**TEXT SHOWN:**
►

The ’66 world contest in Ocean Beach represented a sea change in the prize department. A 1967 Camaro was on the line. California Surf Museum historian and co-founder Jane Schmauss said the ’66 contest was “very well-organized and very well-run. There was lots of media attention.”

Schmauss credits “Miss Billy” Riley, contest co-chair (with Bob Gilham) for the overwhelming success of the contest. Riley, the manager of the Half Moon Inn at the time and later the first female director of the San Diego Chamber of Commerce, “told the surfers to be on the top of their game, and they were.”

The contestants met with Vice President Hubert Humphrey, who was in San Diego stumping for Gov. Brown. They also attended a special benefit preview screening of Bruce Brown’s “The Endless Summer at the California Theater.

“Miss Billy arranged for all the prizes and hotel accommodations,” Schmauss said. “She was tough as nails and smooth as silk.”

Preliminary heats took place during the week (Surfing Week in San Diego, as proclaimed by Mayor Frank Curren) at La Jolla Shores and south Mission Beach, with the finals at Ocean Beach on Saturday and Sunday.

Nuuhiwa was the men’s leader after the first preliminary round at La Jolla Shores, which included a spectacular eight-second nose ride. He failed to catch his full complement of five waves in the second preliminary heat and did not advance to the finals. The much-anticipated head-to-head matchup between the smooth classic nose-riding style of Nuuhiwa and the more aggressive attacking style of Young never materialized.

◄

**EXCERPTED RECORDS:**
►

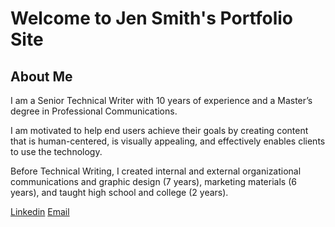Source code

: 
# Welcome to Jen Smith's Portfolio Site

## About Me
 
I am a Senior Technical Writer with 10 years of experience and a Master’s degree in Professional Communications. 

I am motivated to help end users achieve their goals by creating content that is human-centered, is visually appealing, and effectively enables clients to use the technology.  

Before Technical Writing, I created internal and external organizational communications and graphic design (7 years), marketing materials (6 years), and taught high school and college (2 years).

[Linkedin](https://www.linkedin.com/in/jennifer-petroff-smith/)
[Email](mailto:jenniferpetroffsmith@gmail.com)
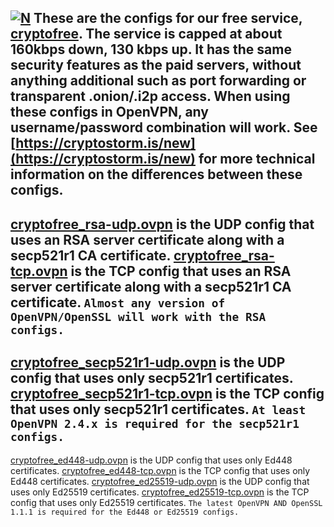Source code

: [![N](https://cryptostorm.is/bloop.png)](https://cryptostorm.is/)
These are the configs for our free service, [cryptofree](https://cryptostorm.is/cryptofree).
The service is capped at about 160kbps down, 130 kbps up.
It has the same security features as the paid servers, without anything additional such as port forwarding or transparent .onion/.i2p access.
When using these configs in OpenVPN, any username/password combination will work.
See [https://cryptostorm.is/new](https://cryptostorm.is/new) for more technical information on the differences between these configs.
---
[cryptofree_rsa-udp.ovpn](https://github.com/cryptostorm/cryptostorm_client_configuration_files/tree/master/cryptofree/cryptofree_rsa-udp.ovpn) is the UDP config that uses an RSA server certificate along with a secp521r1 CA certificate.
[cryptofree_rsa-tcp.ovpn](https://github.com/cryptostorm/cryptostorm_client_configuration_files/tree/master/cryptofree/cryptofree_rsa-tcp.ovpn) is the TCP config that uses an RSA server certificate along with a secp521r1 CA certificate.
`Almost any version of OpenVPN/OpenSSL will work with the RSA configs.`
---
[cryptofree_secp521r1-udp.ovpn](https://github.com/cryptostorm/cryptostorm_client_configuration_files/tree/master/cryptofree/cryptofree_secp521r1-udp.ovpn) is the UDP config that uses only secp521r1 certificates.
[cryptofree_secp521r1-tcp.ovpn](https://github.com/cryptostorm/cryptostorm_client_configuration_files/tree/master/cryptofree/cryptofree_secp521r1-tcp.ovpn) is the TCP config that uses only secp521r1 certificates.
`At least OpenVPN 2.4.x is required for the secp521r1 configs.`
---
[cryptofree_ed448-udp.ovpn](https://github.com/cryptostorm/cryptostorm_client_configuration_files/tree/master/cryptofree/cryptofree_ed448-udp.ovpn) is the UDP config that uses only Ed448 certificates.
[cryptofree_ed448-tcp.ovpn](https://github.com/cryptostorm/cryptostorm_client_configuration_files/tree/master/cryptofree/cryptofree_ed448-tcp.ovpn) is the TCP config that uses only Ed448 certificates.
[cryptofree_ed25519-udp.ovpn](https://github.com/cryptostorm/cryptostorm_client_configuration_files/tree/master/cryptofree/cryptofree_ed25519-udp.ovpn) is the UDP config that uses only Ed25519 certificates.
[cryptofree_ed25519-tcp.ovpn](https://github.com/cryptostorm/cryptostorm_client_configuration_files/tree/master/cryptofree/cryptofree_ed25519-tcp.ovpn) is the TCP config that uses only Ed25519 certificates.
`The latest OpenVPN AND OpenSSL 1.1.1 is required for the Ed448 or Ed25519 configs.`

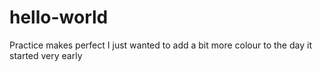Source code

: # hello-world
Practice makes perfect
I just wanted to add a bit more colour to the day
it started very early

◄

**EXERCISE INSTRUCTIONS:**
1/ Please extract the passage of the surfing contest text from "The contestants met" to "the California Theater.".
2/ Name every beach where the surfing contest text says the preliminary heats or finals were held.
The data plays no role here.

**SOLUTION SET:**
1/
The contestants met with Vice President Hubert Humphrey, who was in San Diego stumping for Gov. Brown. They also attended a special benefit preview screening of Bruce Brown’s “The Endless Summer at the California Theater.

2/ La Jolla Shores, south Mission Beach, Ocean Beach